By RPS on December 12th, 2012 at 12:00 pm.
You might not think it to look at them, but games are made entirely of maths. Not just your normal maths, either, but a special kind that has to be shipped in from California. Some of that was probably used to create the game behind the twelvefethef advent calendar window. But not much. Not much.
It’s… Thomas Was Alone!
I can’t stand Danny Wallace and his face and his hair and his voice, but I really dug Thomas Was Alone. This alone is probably the highest praise I could ever offer Mike Bithell’s puzzle-platform game about introspective shapes. In a similar way to Portal, it’s an easy blend of semi-cerebral puzzling and a story that tells itself as you play, rather than forces itself upon you.

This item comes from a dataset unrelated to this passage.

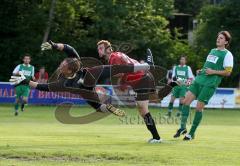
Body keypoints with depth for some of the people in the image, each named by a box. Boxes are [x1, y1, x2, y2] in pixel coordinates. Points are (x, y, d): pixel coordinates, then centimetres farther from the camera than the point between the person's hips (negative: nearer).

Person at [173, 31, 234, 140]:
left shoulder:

There are a dozen reasons I immediately regret raising a Portal comparison, but I do so because I think it’s a high watermark of how to bring about a complex, character-rich game narrative without interfering with play. Thomas goes one further still – while GlaDOS did enact the science, madness, jealousy and vengeance she invisibly spoke of, these rectangles never outwardly demonstrate their Wallace-spoken third-person monologues of delight, envy, mistrust, arrogance and affection, and for all their strong feelings about their similarly right-angled companions they do not and cannot share them.
The story is a collection of secrets only the player knows, a stash of diaries accidentally stumbled across, and from this spawns projections of emotion and reaction onto the faceless, bounding shapes. This is the game for the sort of person who says “I know cats technically don’t have the right muscles to smile, but I’m sure my cat smiles.” In today’s age of death-by-cutscene, such playful abstraction is precious indeed.
But please, get one-time guest star Log to narrate the next one, not that smug chap with the hair.
Thomas Was Alone is sweet, melancholy, witty and thoughtful.
It’s a puzzle game that uses a few shapes and basic movements to present new ideas without confusing or frustrating the player.
It’s a story that uses a few shapes and a narrative voice to create characters who are quite capable of changing the world, but are much more concerned with their own inner conflicts.
It’s a game with a character called Chris who has a proper arc and everything, even though he’s a little brown square. I enjoyed his company more than plenty of actual people I’ve met. I’d like to go for a drink with Chris, to cheer him up while laughing at his grumpiness the whole time.
Abstraction and minimalism can be shortcuts but Thomas Was Alone wouldn’t work any other way. I played the majority of it in the wee small hours of the morning and when I was done, it practically plumped up the pillows and tucked me into bed. Even though the audio is so important, both in the voiceover and the splendid music, Mike Bithell has crafted one of year’s quietest and most soothing games. And that’s coming from someone who normally punches through at least fifteen walls every time he hears the word ‘puzzle’.